Working men's clubs in Bermuda, by their very nature, are places where one should be able to relax after a hard day in the office or out in the field.

It is not necessarily somewhere to drink your troubles away, but an environ where one can get away from it all, meet up with a few mates and take stock of life before or after reuniting with family.

While it is not uncommon for altercations to occur at premises where alcohol is on sale, a working men's club should never be the venue for acts of gun violence.

This is not the Wild, Wild West; this is sunny Bermuda.

That which took place at Bailey's Bay Cricket Club last week was an utter nonsense and further evidence that no one is safe from the evil that “men” do for as long as we struggle to come to grips with a dangerous culture that has enveloped segments of our beautiful Island.
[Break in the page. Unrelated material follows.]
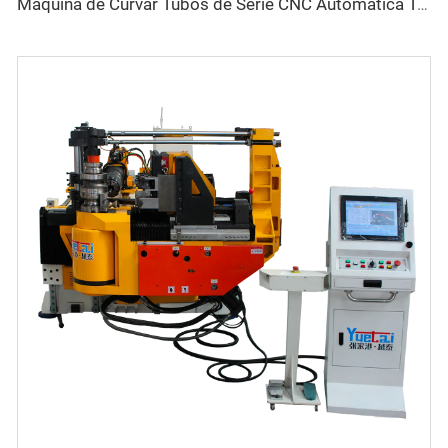
Máquina de Curvar Tubos de Série CNC Automática Totalmente Elétrica Rotativa Bidirecional para Tubos de Aço e Metal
There is only so much that the police can do. We as Bermudians and Bermuda residents have roles to play to ostracise those who would hold this country to ransom. We are but 70,000 and those who perpetrate evil — the killers, drug traffickers, robbers — a small minority. However, their figure is magnified comfortably by the enablers: family, girlfriends, boyfriends, “friends”.

These are the people the country appeals to in hope that the spiral that we have descended into over the past two decades can be arrested. “Witch-hunt” may not be the most apt word, but the consequences if unchecked can be disastrous for our future.

The excuses trotted out for those with evil intent are many and varied, with social repression getting the most “hits”, but the odds are that bad people will do bad things whether in times of affluence or when recession bites.

The time is nigh that we have to say “enough”.

Lauding two beacons of hope in our community

Residents making meaningful contributions to Bermuda society or representing the Island with pride and dignity are to be celebrated.

Desmond Crockwell and Lillian Lightbourn are among that number and are the first of many to be acknowledged at least twice weekly in this new undertaking of the paper's op-ed pages.

Mr Crockwell's initiative to provide inspiration for the Island's children and to put their achievements in a wider focus is laudable. The former Bailey's Bay cricketer, who would have been among many that cringed at the news of a shooting at his club last week, is a symbol of the positivity that we crave from our young men.

He could easily have taken a different path when in his impressionable teens or twenties but chose not to. Instead, he is a beacon of hope for our youth. The lesson is salutary.

Likewise, Ms Lightbourn. It is one thing to be blessed with beauty, quite another not to be defined by it. Her stance in standing by her principles while trying to make her way in the cut-throat world of international modelling has taken guts. In the world of “less is more”, she has gone for “more is less” so that it is the content of her character that grabs the spotlight rather than a see-through nightdress.

Such standards may cost her in the short term, but over the duration of her career, she will be all the richer.

Hers is an example that those among our young women who are subject to peer and other pressures would do well to take notice of.

And, suddenly, following in the footsteps of Miss Bermuda 2014, as Alyssa Rose must after her coronation at The Fairmont Southampton last night, has become all the more daunting.